Después de casi cuatro años a la fuga, Carles Puigdemont, expresident de la Generalitat y máximo responsable de la declaración unilateral de independencia de Cataluña de otoño de 2017, ha sido detenido en la isla italiana de Cerdeña.

Como hemos adelantado en exclusiva en EL ESPAÑOL, la detención se ha producido por la orden de busca y captura internacional que emitió el juez del Tribunal Supremo Pablo Llarena, a cargo de la investigación del procés.

Puigdemont, bunkerizado en la ciudad belga de Waterloo y con condición de europarlamentario, se disponía a participar en el Aplec Internacional Adifolk, un acto de reivindicación catalanista, con el privilegio de la inmunidad suspendido por decisión de la Eurocámara, respetada provisionalmente por el Tribunal de Justicia de la Unión Europea.

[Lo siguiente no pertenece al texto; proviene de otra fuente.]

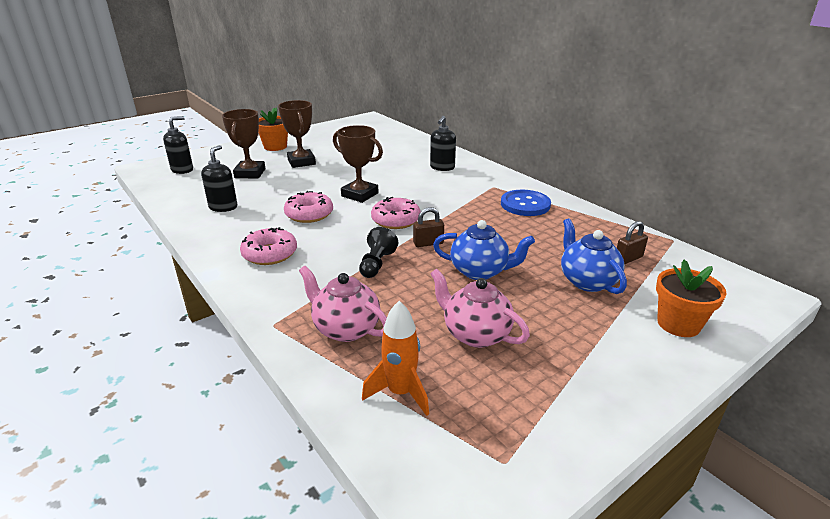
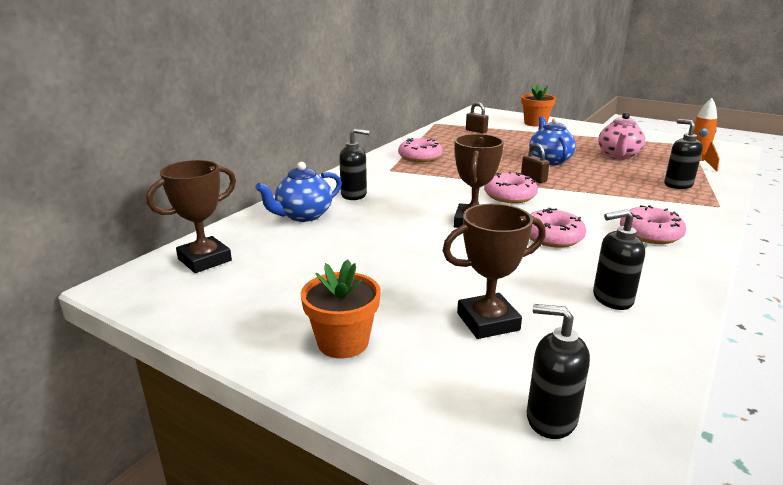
camera: 110 degrees left, 5 degrees down
brown trophy [278,100,316,168] -> brown trophy moved to [146,160,236,273]
pink teapot [299,266,387,342] -> black soap dispenser [664,119,703,189]
black pawn [359,227,398,278] -> none
blue button [501,190,551,216] -> pink donut [398,138,442,162]
blue teapot [561,219,627,294] -> blue teapot moved to [255,162,342,222]

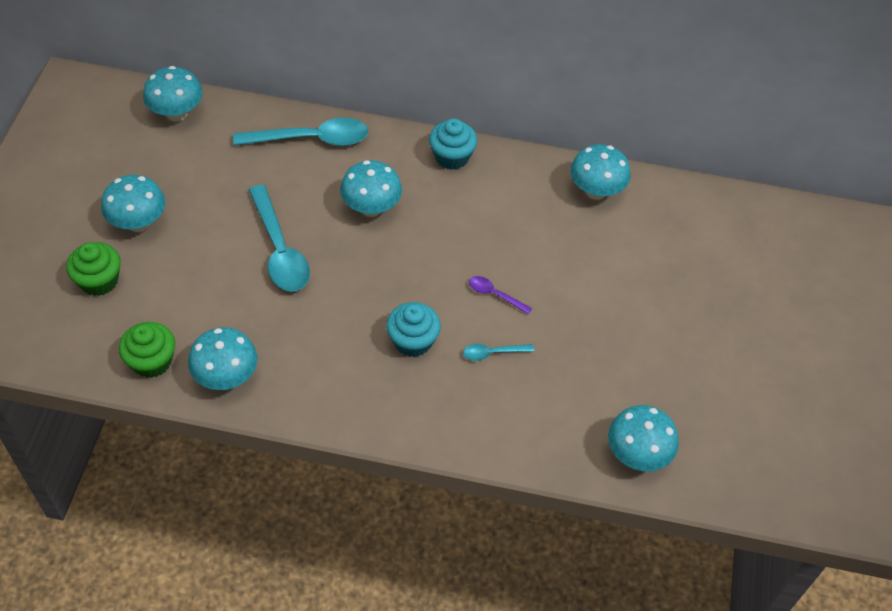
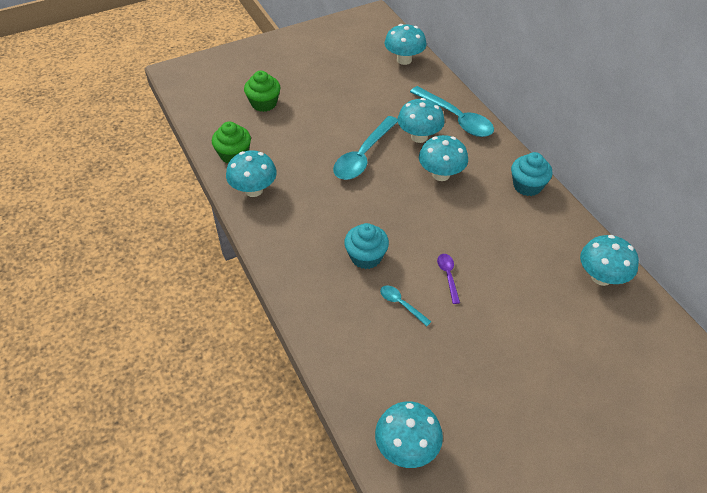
camera: 55 degrees right, 5 degrees down
turquoise mushroom [101,175,165,232] -> turquoise mushroom moved to [398,98,445,143]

Una pérdida de la inmunidad europarlamentaria que es clave y que pone contra las cuerdas al expresident, pues implica, en pocas palabras, que no existe ningún obstáculo legal que impida su entrega a España.

Es todavía pronto para afirmar que estamos ante la cuadratura definitiva del círculo, después de tantos años de humillación a nuestro Estado de derecho. Pero no cabe duda de que España está un paso más cerca de sentar en el banquillo al principal responsable del mayor golpe contra la democracia en los últimos cuarenta años.

En estos momentos tiene que darse otro paso decisivo y tiene que proceder del Gobierno central. Resulta esperable que el Ministerio de Asuntos Exteriores se mueva para hacer valer ante el Parlamento Europeo y las instituciones internacionales que el prófugo responda ante la Justicia en España. También que el ministro del Interior, Fernando Grande-Marlaska, transmita con claridad meridiana a las autoridades italianas que la orden de detención a efectos de entrega está activa y, por lo tanto, ha de ser tramitada.

Puigdemont, en resumen, tiene que ser entregado a España, como reclama el juez Llarena. Y, aquí, ser juzgado por los actos de otoño de 2017 en Cataluña.